Sibeprenlimab (formerly VIS649) is an investigational humanized IgG2 monoclonal antibody that reduces the production of Gd-IgA1 by binding to a specific signaling molecule called APRIL (short for "a proliferation-inducing ligand"), which has been demonstrated to be a driver of IgA and Gd-IgA1 production. By binding and neutralizing APRIL, sibeprenlimab may reduce the amount of IgA and Gd-IgA1. Lower levels of Gd-IgA1 may then result in reduced auto-antibody production, which in turn may result in fewer immune complexes, decreased immune complex deposits in kidney, and reduced kidney inflammation. By reducing the production of Gd-IgA1, sibeprenlimab is believed to prevent further kidney damage and the progression to end stage kidney disease.^1,4,5

1. *1Mathur M, Barrat J, Chacko B, et al. A Phase 2 Trial of Sibeprenlimab in Immunoglobulin A Nephropathy Patients. NEJM. 2023 https://www.nejm.org/doi/full/10.1056/NEJMoa2305635
2. *2Floege J, Amann K. Primary glomerulonephritides. Lancet. 2016;387(10032):2036-2048.
3. *3Hastings MC, Bursac Z, Julian BA, et al. Life Expectancy for Patients From the Southeastern United States With IgA Nephropathy. Kidney Int Rep. 2017;3(1):99-104.

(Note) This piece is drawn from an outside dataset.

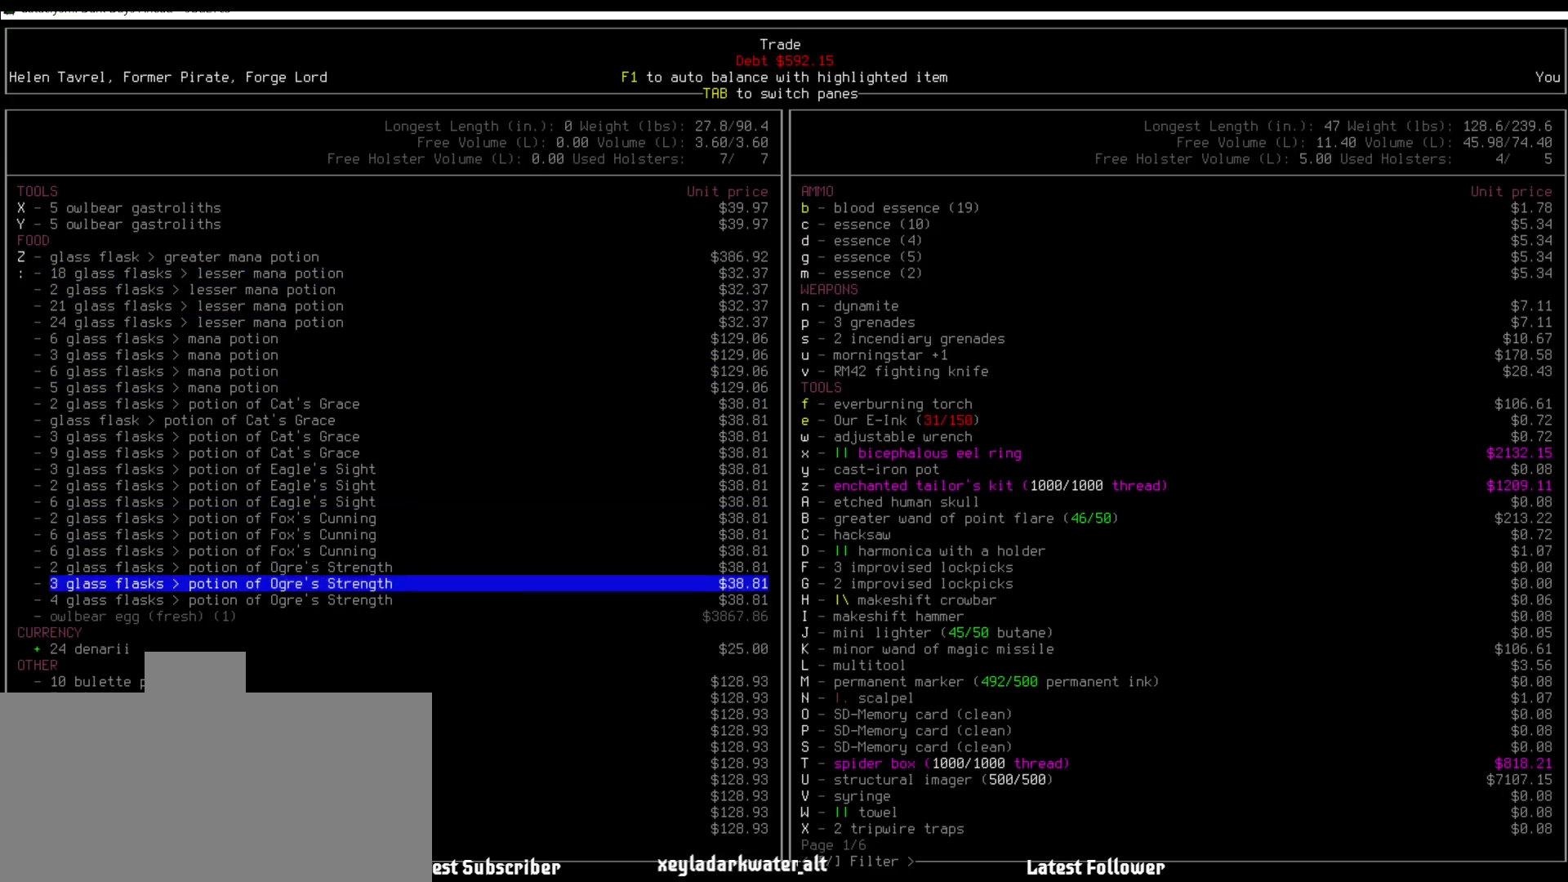
{"keys": [], "mouse": [], "events": [[253, "down", "up"]]}
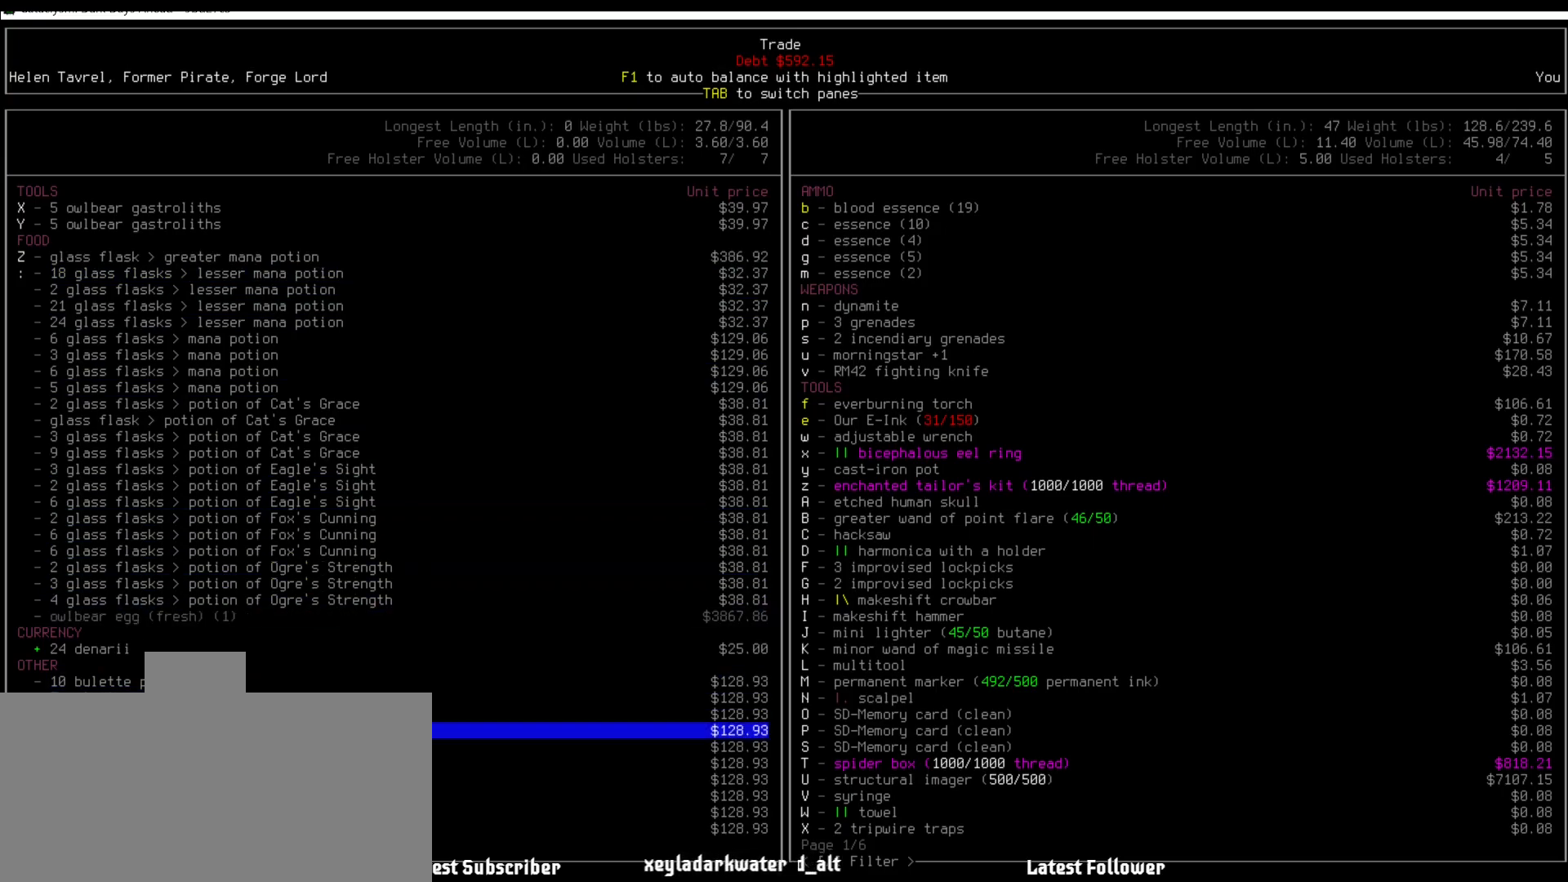
{"keys": [], "mouse": [], "events": []}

4. *4Mathur M, Barratt J, Suzuki Y, et al. Safety, Tolerability, Pharmacokinetics, and Pharmacodynamics of VIS649 (Sibeprenlimab), an APRIL-Neutralizing IgG2 Monoclonal Antibody, in Healthy Volunteers. Kidney Int Rep. 2022;7(5):993-1003.
5. *5Chang S, Li XK. The Role of Immune Modulation in Pathogenesis of IgA Nephropathy. Front Med (Lausanne). 2020;7:92.
6. *6Lai KN, Tang SC, Schena FP, et al. IgA nephropathy. Nat Rev Dis Primers. 2016;2:16001.
7. *7Gleeson PJ, O'Shaughnessy MM, Barratt J. IgA nephropathy in adults - Treatment Standard [published online ahead of print, 2023 Jul 7].
8. *8Kidney Disease: Improving Global Outcomes (KDIGO) Glomerular Diseases Work Group. KDIGO 2021 Clinical Practice Guideline for the Management of Glomerular Diseases. Kidney Int. 2021 Oct;100(4S):S1-S276. doi: 10.1016/j.kint.2021.05.021. PMID: 34556256.